**Sezione del documento**
Torniamo con un a band svizzera sul main stage, questa volta si va davvero sul pensante con il viking death dei Cruszt, un gruppo che molto si rifà ai colossi Amon Amarth, il frontman non ha una folta barba come il suo collega svedese ma ha comunque una presenza importante e dalla sua ci sono anche ottime movenze. Tiene bene il palco questo simpatico colosso ed ottiene ottimi riscontri dal pubblico.
La prestazione dei musici è buona ed i ritmi sostenuti danno una scossa a chi si stava assopendo. Da qui in avanti tutti i gruppi si esibiranno sul main stage, mentre nel palco protetto verrà proiettata la partita di calcio Svizzera - Repubbica Ceca.
Intanto i Menhir si preparano a calcare le assi del Fiesta Pagana. Si tratta di una band "storica" nel genere, una delle prime che sin dai primi album si è professata pagan metal band. Il nuovo "Hildebranslied" segue di sei anni il precedente epocale "Ziuwari" e le esibizioni live si contano sulle dita di una mano e forse qualche dito avanza.
Forse grazie proprio a questo alone di mistero, unito ad un sound unico e, grazie ad un singer carismatico, la band può vantare un buon seguito in tutto il vecchio continente.

**Esercizi**
A. Secondo la cronaca del Fiesta Pagana, a quali fattori si deve il buon seguito dei Menhir in tutto il vecchio continente? Rispondi in non più di tre frasi.
B. Cita alla lettera la cronaca del Fiesta Pagana, partendo dalle parole "Intanto i Menhir" e fermandoti dopo "il vecchio continente.".
C. Prosegui la cronaca del Fiesta Pagana riprendendo subito dopo la sua ultima frase.

**Estratti dei record**
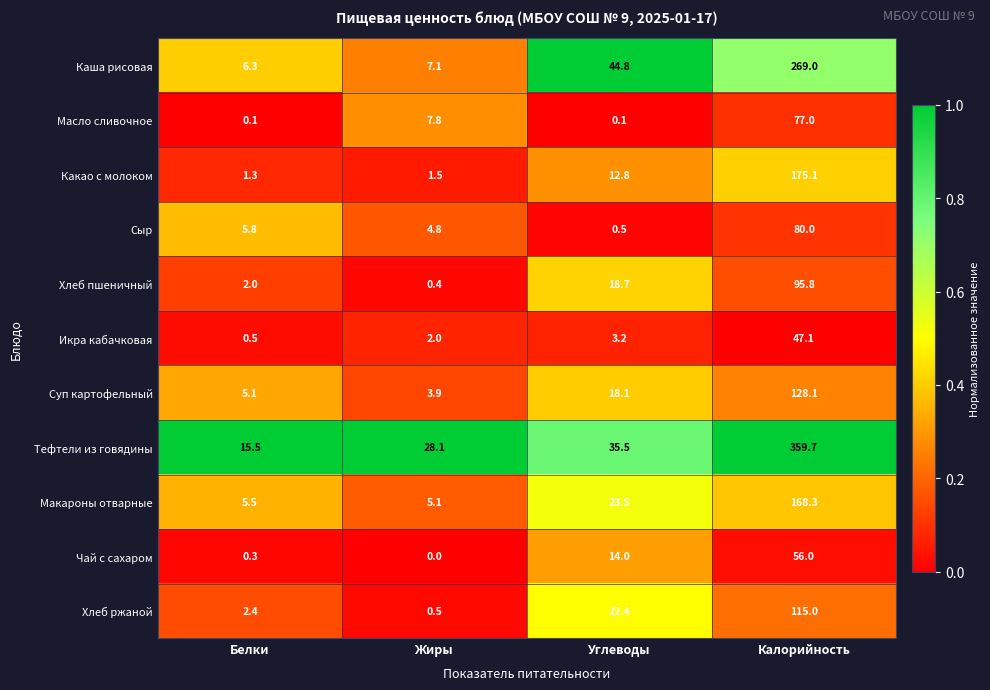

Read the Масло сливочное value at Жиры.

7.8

--

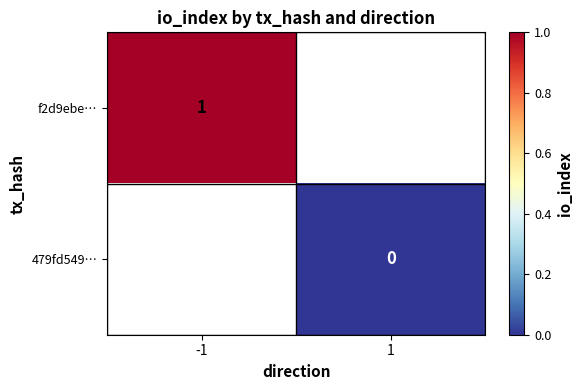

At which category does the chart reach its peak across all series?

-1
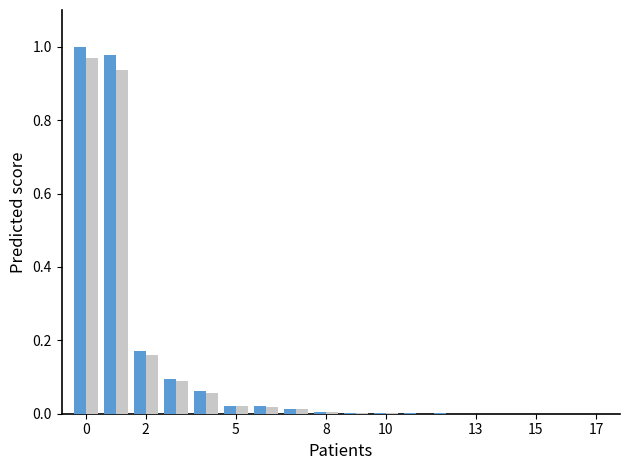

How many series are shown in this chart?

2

**Risposte attese**
A. La cronaca lo attribuisce forse proprio all'alone di mistero attorno alla band. Questo nasce dal fatto che "Hildebranslied" arriva sei anni dopo "Ziuwari" e che le esibizioni live si contano sulle dita di una mano. A ciò si aggiungono un sound unico e un cantante carismatico.

B.
Intanto i Menhir si preparano a calcare le assi del Fiesta Pagana. Si tratta di una band "storica" nel genere, una delle prime che sin dai primi album si è professata pagan metal band. Il nuovo "Hildebranslied" segue di sei anni il precedente epocale "Ziuwari" e le esibizioni live si contano sulle dita di una mano e forse qualche dito avanza.
Forse grazie proprio a questo alone di mistero, unito ad un sound unico e, grazie ad un singer carismatico, la band può vantare un buon seguito in tutto il vecchio continente.

C.
Quest'oggi poi ai sei turingi tocca l'arduo compito di esibirsi con un batterista del tutto nuovo, in formazione da una settimana e per questo, scanso equivoci, il frontman Heiko mette le mani avanti specificando che il nuovo drummer ha avuto poco tempo per provare i pezzi. Tuttavia saranno davvero irrilevanti le imprecisioni e lo show scorrerà più o meno liscio fino in fondo.
Come sempre le note positive vanno ad Heiko ed alla sua perfetta performance vocale, soprattutto sulle parti pulite, dove sembra migliorare di giorno in giorno.
Eccezionale l'esecuzione di “Walhalla”, resta ancora una volta il rammarico per l'estromissione di "Ziuwari" dalla scaletta.
Sempre teutonici ma provenienti dalla nord Westfalia, sono i Black Messiah, non offrono un sound particolarmente ricercato. Le tinte cupe di tastiera spesso dominano la scena mentre i chitarristi si occupano prettamente di suonare il loro strumento trascurando completamente ciò che gli accade intorno. Tutto questo in pieno stile black metal, genere da cui la band proviene e non si dimentica di ricordarlo.
Lo show quindi fila liscio senza intoppi e senza particolari picchi, i tedeschi svolgono il loro compito da bravi scolaretti riservano un finale, che visto lo stampo della band si potrebbe definire goliardico, proponendo la cover della canzone popolare russa “Moskwa”.
E’ poi ora dei padroni di casa Eluveitie, nel frattempo la pioggia che fino a quel momento ci aveva risparmiato ricomincia a cadere. I fratelli/gemelli Kirder hanno da poco annunciato l'intenzione di lasciare la band ed è questa una delle ultime opportunità di vedere quindi gli elvetici nella formazione che li ha consacrati al mondo metal.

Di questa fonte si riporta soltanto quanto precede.